On Saturday, November 23, from 2:00 pm to 4:00 pm at the Mattapoisett Library, the Mattapoisett Museum and the Library co-host Aquinnah Wampanoag scholar, author, and historian Ms. Linda Coombs. She will discuss her book, Colonization and the Wampanoag Story, the process of writing it, and why it is important to teach various perspectives of American history.
It was published in September of 2023, as one of five titles in Penguin Random House’s Race to the Truth series of similarly themed stories intended for middle grades. Other books include Slavery and the African American Story by Patricia Williams Dockery and This Land by Ashley Fairbanks.
Coomb’’s non-fiction book is aimed at educating 7th graders about the Wampanoag perspective of the European colonization of New England and was recently at the center of a controversy in East Texas when a parental school board reclassified it as fiction and moved it from the children’s section to the adult section of the library. Coombs will talk about her reaction to the decision to reclassify her book as fiction and the international backlash it caused. The outrage over the decision gained international news coverage, causing a Texas Court to order the book be returned to its rightful place on the non-fiction shelves.

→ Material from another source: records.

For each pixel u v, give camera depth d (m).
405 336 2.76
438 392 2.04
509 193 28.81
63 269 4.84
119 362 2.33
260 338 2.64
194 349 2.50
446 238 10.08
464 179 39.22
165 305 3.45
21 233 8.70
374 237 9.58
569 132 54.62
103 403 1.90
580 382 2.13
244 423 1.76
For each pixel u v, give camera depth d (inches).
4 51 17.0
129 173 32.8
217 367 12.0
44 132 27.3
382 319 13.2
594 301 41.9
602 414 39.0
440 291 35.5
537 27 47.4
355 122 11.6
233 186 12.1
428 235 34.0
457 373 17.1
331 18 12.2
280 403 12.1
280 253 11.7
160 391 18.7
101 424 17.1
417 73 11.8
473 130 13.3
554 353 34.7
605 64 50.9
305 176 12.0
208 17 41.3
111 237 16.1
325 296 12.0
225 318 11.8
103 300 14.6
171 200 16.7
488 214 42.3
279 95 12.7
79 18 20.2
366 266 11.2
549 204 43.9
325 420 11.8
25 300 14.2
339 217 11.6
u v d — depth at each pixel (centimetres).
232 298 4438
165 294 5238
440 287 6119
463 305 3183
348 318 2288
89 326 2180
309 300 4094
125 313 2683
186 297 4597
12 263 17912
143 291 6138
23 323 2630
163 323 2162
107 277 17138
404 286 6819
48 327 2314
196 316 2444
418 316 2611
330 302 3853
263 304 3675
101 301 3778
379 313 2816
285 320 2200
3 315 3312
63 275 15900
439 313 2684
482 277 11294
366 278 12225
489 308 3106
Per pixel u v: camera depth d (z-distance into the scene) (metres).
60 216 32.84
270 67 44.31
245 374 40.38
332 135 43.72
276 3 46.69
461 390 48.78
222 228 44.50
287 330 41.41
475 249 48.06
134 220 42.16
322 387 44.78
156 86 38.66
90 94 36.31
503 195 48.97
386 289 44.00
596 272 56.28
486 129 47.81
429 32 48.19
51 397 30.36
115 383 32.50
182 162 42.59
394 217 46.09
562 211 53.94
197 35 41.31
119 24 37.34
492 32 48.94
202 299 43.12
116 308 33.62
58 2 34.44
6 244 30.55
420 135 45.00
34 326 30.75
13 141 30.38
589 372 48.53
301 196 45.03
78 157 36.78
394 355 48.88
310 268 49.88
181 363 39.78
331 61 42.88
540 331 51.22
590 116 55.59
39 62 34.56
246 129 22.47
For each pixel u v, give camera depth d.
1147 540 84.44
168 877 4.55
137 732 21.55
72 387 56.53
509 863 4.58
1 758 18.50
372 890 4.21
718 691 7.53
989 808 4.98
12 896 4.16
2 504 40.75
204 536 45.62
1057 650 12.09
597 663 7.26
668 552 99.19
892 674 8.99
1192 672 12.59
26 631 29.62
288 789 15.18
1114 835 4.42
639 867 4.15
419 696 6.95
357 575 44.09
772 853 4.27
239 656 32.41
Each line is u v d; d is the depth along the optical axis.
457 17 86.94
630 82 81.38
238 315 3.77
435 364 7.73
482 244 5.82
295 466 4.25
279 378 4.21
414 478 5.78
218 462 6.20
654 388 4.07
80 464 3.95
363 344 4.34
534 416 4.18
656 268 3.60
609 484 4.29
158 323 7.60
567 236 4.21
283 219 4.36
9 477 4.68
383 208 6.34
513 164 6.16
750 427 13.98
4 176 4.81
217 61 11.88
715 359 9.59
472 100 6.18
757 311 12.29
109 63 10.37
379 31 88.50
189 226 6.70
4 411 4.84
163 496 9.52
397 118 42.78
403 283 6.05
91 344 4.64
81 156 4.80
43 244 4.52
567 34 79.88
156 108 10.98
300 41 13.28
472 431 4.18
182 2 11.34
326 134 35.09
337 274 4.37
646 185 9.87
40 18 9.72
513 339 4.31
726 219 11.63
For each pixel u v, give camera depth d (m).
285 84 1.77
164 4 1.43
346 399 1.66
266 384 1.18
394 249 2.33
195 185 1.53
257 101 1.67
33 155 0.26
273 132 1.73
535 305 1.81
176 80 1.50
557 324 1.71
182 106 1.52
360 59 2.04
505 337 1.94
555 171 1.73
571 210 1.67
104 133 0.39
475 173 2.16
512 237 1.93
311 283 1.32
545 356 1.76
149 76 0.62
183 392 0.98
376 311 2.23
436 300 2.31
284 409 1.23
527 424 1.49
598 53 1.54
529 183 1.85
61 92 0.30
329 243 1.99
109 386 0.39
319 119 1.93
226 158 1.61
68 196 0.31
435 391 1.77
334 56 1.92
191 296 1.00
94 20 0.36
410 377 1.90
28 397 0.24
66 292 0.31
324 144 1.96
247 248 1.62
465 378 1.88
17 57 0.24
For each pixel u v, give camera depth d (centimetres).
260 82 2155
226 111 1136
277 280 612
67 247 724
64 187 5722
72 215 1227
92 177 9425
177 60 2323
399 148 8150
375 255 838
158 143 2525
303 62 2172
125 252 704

“To claim this book is fiction dismisses our perspective and history,” said a statement from Debbie Reese, founder of American Indians in Children’s Literature. “Books like Colonization and the Wampanoag Story are important to Native kids because they affirm our existence as Native people in the present day. But they’re also for non-Native kids, because those kids are being shaped by the information in books. This country is better off if we all know history in a more informed way.”
Coombs will be signing and selling copies of part of the Race to the Truth series.